To provide additional evidence supporting the influence of gout on CRC, further investigation into the effect of gout on survival in CRC was conducted using MR. As determined by the IVW approach, our results were consistent with previous studies, demonstrating that the presence of gout exerted a cumulative positive impact on the survival outcomes of patients with CRC, including OS and CSS (OS: p = 0.022, beta =  − 8.453, OR = 0.0002, 95% CI = 1.560 × 10−7–0.292; CSS: p = 0.013, beta =  − 10.726, OR = 2.200 × 10−5, 95% CI = 4.660 × 10−9–0.104).

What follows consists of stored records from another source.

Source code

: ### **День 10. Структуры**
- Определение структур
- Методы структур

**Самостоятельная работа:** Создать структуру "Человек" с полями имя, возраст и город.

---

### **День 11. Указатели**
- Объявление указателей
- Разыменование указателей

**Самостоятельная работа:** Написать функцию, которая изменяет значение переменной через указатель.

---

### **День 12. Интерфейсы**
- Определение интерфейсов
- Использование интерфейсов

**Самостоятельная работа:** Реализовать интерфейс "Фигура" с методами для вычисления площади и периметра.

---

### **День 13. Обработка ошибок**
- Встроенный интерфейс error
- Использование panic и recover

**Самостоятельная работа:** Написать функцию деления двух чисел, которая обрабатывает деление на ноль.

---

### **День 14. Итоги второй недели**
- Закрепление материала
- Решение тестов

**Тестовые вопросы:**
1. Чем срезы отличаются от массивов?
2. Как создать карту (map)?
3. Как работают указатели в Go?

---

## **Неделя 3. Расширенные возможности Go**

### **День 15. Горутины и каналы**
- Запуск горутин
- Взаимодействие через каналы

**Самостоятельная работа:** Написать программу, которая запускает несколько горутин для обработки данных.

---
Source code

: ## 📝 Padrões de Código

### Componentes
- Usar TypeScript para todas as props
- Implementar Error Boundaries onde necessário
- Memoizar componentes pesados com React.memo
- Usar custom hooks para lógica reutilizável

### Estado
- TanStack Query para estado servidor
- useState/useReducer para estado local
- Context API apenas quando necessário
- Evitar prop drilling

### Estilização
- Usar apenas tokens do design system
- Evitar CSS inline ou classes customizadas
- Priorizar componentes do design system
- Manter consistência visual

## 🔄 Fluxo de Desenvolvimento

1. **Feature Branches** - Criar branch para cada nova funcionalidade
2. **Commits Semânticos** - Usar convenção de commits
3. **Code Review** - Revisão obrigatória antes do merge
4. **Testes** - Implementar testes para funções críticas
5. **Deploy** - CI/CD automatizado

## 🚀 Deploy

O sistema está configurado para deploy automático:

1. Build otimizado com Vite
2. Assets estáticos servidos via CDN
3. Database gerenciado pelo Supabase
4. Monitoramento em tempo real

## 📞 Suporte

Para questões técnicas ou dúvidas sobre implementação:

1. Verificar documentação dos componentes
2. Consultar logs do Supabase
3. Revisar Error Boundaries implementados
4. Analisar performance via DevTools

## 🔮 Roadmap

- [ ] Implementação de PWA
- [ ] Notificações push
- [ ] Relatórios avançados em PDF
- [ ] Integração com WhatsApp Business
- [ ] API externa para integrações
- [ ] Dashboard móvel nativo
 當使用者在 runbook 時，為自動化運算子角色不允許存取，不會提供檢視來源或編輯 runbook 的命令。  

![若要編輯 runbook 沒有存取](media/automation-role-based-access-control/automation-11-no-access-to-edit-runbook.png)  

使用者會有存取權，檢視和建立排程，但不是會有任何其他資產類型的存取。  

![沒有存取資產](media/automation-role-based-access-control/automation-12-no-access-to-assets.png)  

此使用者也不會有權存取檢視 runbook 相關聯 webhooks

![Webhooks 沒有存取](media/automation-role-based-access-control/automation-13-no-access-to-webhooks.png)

This study provides numerous advantages. First, MR was employed to alleviate data bias and eliminate the influence of confounding variables. Second, not only is the correlation between gout and the incidence of CRC investigated but also the effect of gout on survival in patients with CRC is examined, thereby enhancing the validity of the findings of this study. However, this study has certain limitations, particularly the exclusive inclusion of samples from Europe, which limits our ability to determine potential variations across racial groups. In addition, the precise mechanism by which gout decreases the incidence of CRC and improves survival rates in patients with CRC remains unclear, highlighting the need for further comprehensive research.